Юрий Авакумов: Я об очень многом передумал, естественно, и задним числом все это было сделано, в связи с Давидом и с его неожиданным уходом. Оказалось, что он очень восприимчив к метафорам. «Человек-оркестр», как вы сказали, «человек-фейерверк» я его называл по тому типу деятельности, которую он развил в музее. Но я понял, что он, кроме всех красивостей, оставил еще несколько очень, как мне кажется, важных уроков, индивидуальных уроков, и при этом обращенных ко всему обществу, и в частности к архитектурному цеху. Дело в том, что когда он появился в музее, архитектурный цех от музея отвернулся, он его «сдал», я бы даже сказал. И музей-то проходил по категории музея строительного, он числился при строительном министерстве. И выставок было очень мало. И постоянная экспозиция, о которой некоторые очень сетовали, и даже продолжают сетовать, с музейной точки зрения это было чистое разорение. Потому что любой нормальный музейщик вам скажет, что бумажные проекты, рисунки, графику вообще больше полугода не держат на выставках, это все время ротируют и прочее. В течение десятилетий мы просто убивали уникальные чертежи конструктивистов и гордились этим, ничего не понимая, кстати, ни в музейном деле, ни в культурной жизни. Так вот, он появился (еще одна метафора) как ополченец. Вот когда регулярные части ушли, он пришел на редут, оставленный профессиональной архитектурой, профессиональным цехом, как Гаврош на баррикаду. Он пришел и показал, что даже человек гражданский может совершенно спокойно и мужественно этот редут удерживать, защищать и так далее. Показал это всем нам, и показывал это на протяжении 10 лет, между прочим. Так что мы уже даже забыли о том, что он из гражданских, а не из профессионально образованных и организованных архитекторов. И это урок номер один.

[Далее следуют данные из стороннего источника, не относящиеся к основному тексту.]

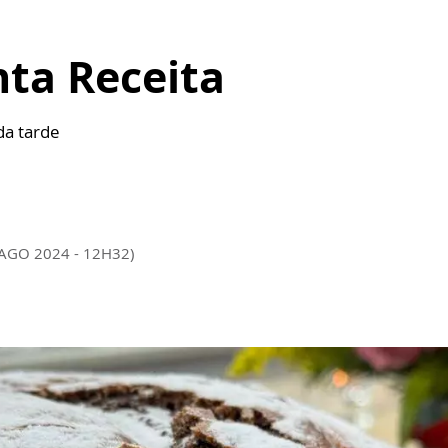
nta Receita
da tarde
 AGO 2024 - 12H32)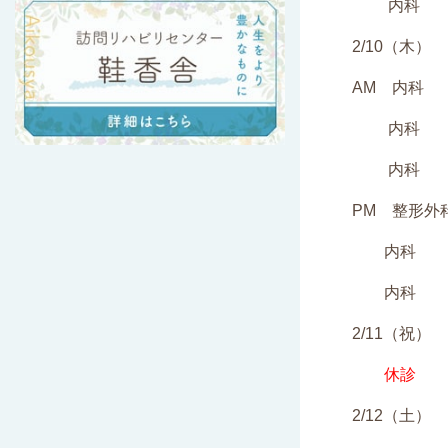
内科 和
2/10（木）
AM 内科
内科 和
内科 坂
PM 整形外
内科 
内科 
2/11（祝）
休診
2/12（土）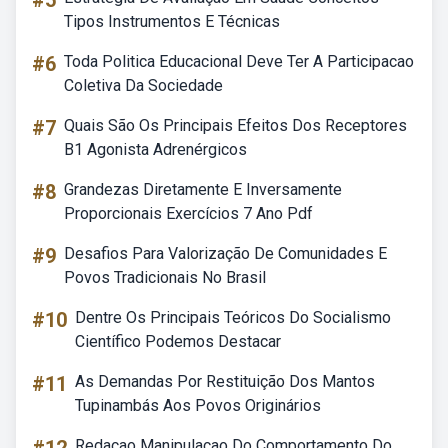
#5
Tipos Instrumentos E Técnicas
#6
Toda Politica Educacional Deve Ter A Participacao
Coletiva Da Sociedade
#7
Quais São Os Principais Efeitos Dos Receptores
B1 Agonista Adrenérgicos
#8
Grandezas Diretamente E Inversamente
Proporcionais Exercícios 7 Ano Pdf
#9
Desafios Para Valorização De Comunidades E
Povos Tradicionais No Brasil
#10
Dentre Os Principais Teóricos Do Socialismo
Científico Podemos Destacar
#11
As Demandas Por Restituição Dos Mantos
Tupinambás Aos Povos Originários
Redacao Manipulacao Do Comportamento Do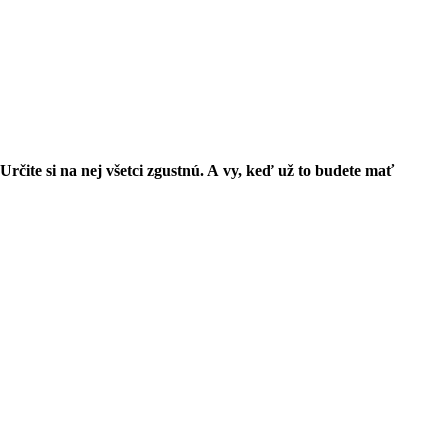
Určite si na nej všetci zgustnú. A vy, keď už to budete mať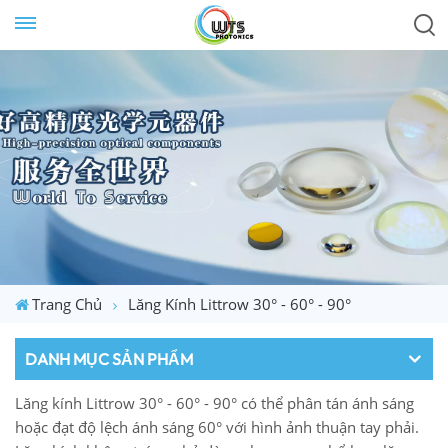
Trang Chủ
Lăng Kính Littrow 30° - 60° - 90°
DANH MỤC SẢN PHẨM
Lăng kính Littrow 30° - 60° - 90° có thể phân tán ánh sáng
hoặc đạt độ lệch ánh sáng 60° với hình ảnh thuận tay phải.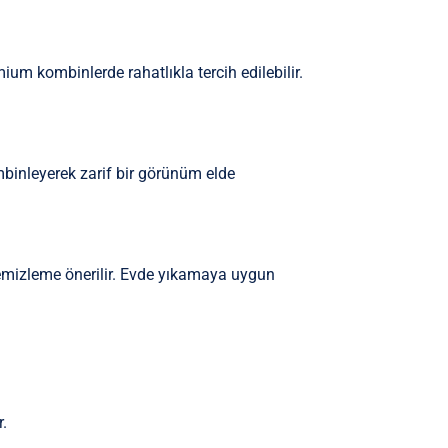
ium kombinlerde rahatlıkla tercih edilebilir.
binleyerek zarif bir görünüm elde
 temizleme önerilir. Evde yıkamaya uygun
r.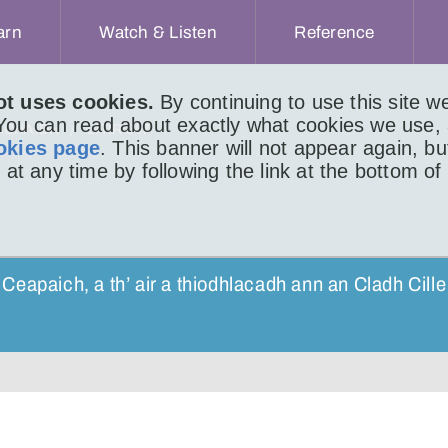
arn
Watch & Listen
Reference
ot uses cookies.
By continuing to use this site 
 You can read about exactly what cookies we use,
ACHAIDH
LITIR 947
okies page
. This banner will not appear again, b
 at any time by following the link at the bottom of
)
Ceapaich, a th’ air a thiodhlacadh ann an Cladh Cille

Урок номер два. Он показал нам всем, а особенно это было ясно в последние годы, когда Москва, образно говоря, превращалась в пустыню культурную. То есть строительства было все больше и больше, а с точки зрения культуры Москва, конечно, пустела. Так вот, он показал, что можно культуру нести в себе. Даже когда не остается объектов материальной культуры, когда они уничтожаются и заменяются копиями, оказалось, что культуру можно нести просто в себе и всем ее демонстрировать. Вот эта борьба даже в пустыне, она меня совершенно потрясла, потрясает.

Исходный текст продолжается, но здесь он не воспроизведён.